The Life of Super-Earths by Dimitar Sasselov

Author:Dimitar Sasselov
Language: eng
Format: epub, mobi
Publisher: Basic Books
Published: 2012-01-24T16:00:00+00:00


CHAPTER NINE

LIFE AS A PLANETARY PHENOMENON

Half a day’s sail northwest of the Cape of Good Hope lies Cape Town, South Africa. Even today, the city feels like an outpost, a cozy yet uneasy harbor at the edge of the world. After all, there is, to human eyes, nothing south of there but cold and ice, a frigid southern ocean encircling the least hospitable landmass on Earth.

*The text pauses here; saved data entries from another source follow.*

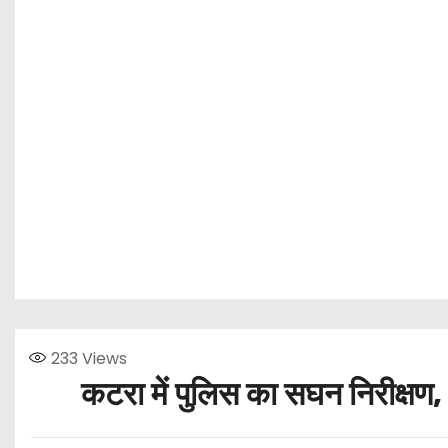
233
Views
कटरा में पुलिस का सघन निरीक्षण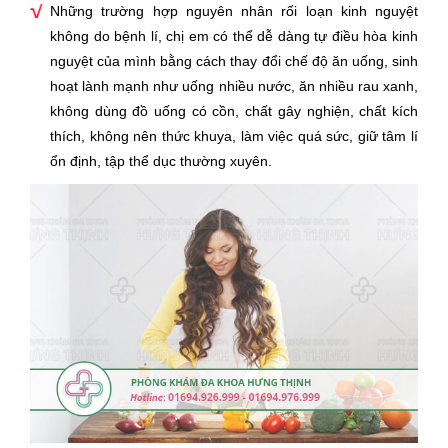
Những trường hợp nguyên nhân rối loạn kinh nguyệt
không do bệnh lí, chị em có thể dễ dàng tự điều hòa kinh
nguyệt của mình bằng cách thay đổi chế độ ăn uống, sinh
hoạt lành mạnh như uống nhiều nước, ăn nhiều rau xanh,
không dùng đồ uống có cồn, chất gây nghiện, chất kích
thích, không nên thức khuya, làm việc quá sức, giữ tâm lí
ổn định, tập thể dục thường xuyên.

There, in the shadow of exotic Table Mountain, in November 1873 an unusually outfitted British ship, HMS Challenger, was being readied for a grueling journey to the icy shores of Antarctica, then on to Australia and around the world. Forty years after the famous trip of the HMS Beagle with Charles Darwin onboard, HMS Challenger was on a four-year voyage to explore a new frontier—the depths of the world oceans.1 HMS Challenger had a complement of six scientists in its crew and a deck loaded with curious instruments: for measuring oceanic temperatures, depths, and currents; for taking deep-ocean samples; and for capturing living specimens of whatever creatures might call the strange place home.2

The results astounded laypeople and scientists alike. From the total darkness and tremendous pressure found eight or more kilometers below the surface, HMS Challenger collected 600 cases of specimens. The rich harvest proved that the vast underwater landscape of the oceans is not a desert. Life was everywhere on the surface of our planet.

More recently, research in the last twenty years has led to two more astonishing realizations. First, rather than simply providing a home for life, planet Earth has been thoroughly transformed by life, which has accompanied it almost since its formation 4.5 billion years ago. What’s more, as fragile as life may appear to be, clinging to the surface of a small planet that is subject to violent cosmic events, what we have learned has led us to conclude that life on Earth is virtually indestructible. The evidence suggests that it has been that way for a very long time, perhaps 3 billion years.3 Destroying all living things on Earth, including spores and complex biomolecules, would take nothing short of melting and vaporizing the planet in the sterile interior of the Sun. Destroying life would also require annihilating all the spacecraft in Earth orbit, as well as the other places we’ve sent space probes. Though unlikely, the possibility that we’ve colonized Mars with some microbes, for example, is not that far-fetched; many extremely resilient microbes have been discovered in the past thirty years, and some—such as Deinococcus radiodurans—are hardy enough to survive the trip to Mars.4 Real space travelers!

The secret behind the indestructibility of the Earth biosphere lies in the sheer diversity and inventiveness of the organisms that have always ruled “our” planet—the microbes. The hardiest among them are called extremophiles, meaning that they inhabit extreme environments. Some are able to withstand 250°F (122°C) in hot springs and in ocean floor “black smokers”—hot volcanic vents. Others survive high pressure levels, for example, in the sterilizing high pressure vats for orange juice5 or in the natural habitat of the Marianas trench in the Pacific Ocean at 800 atmospheres.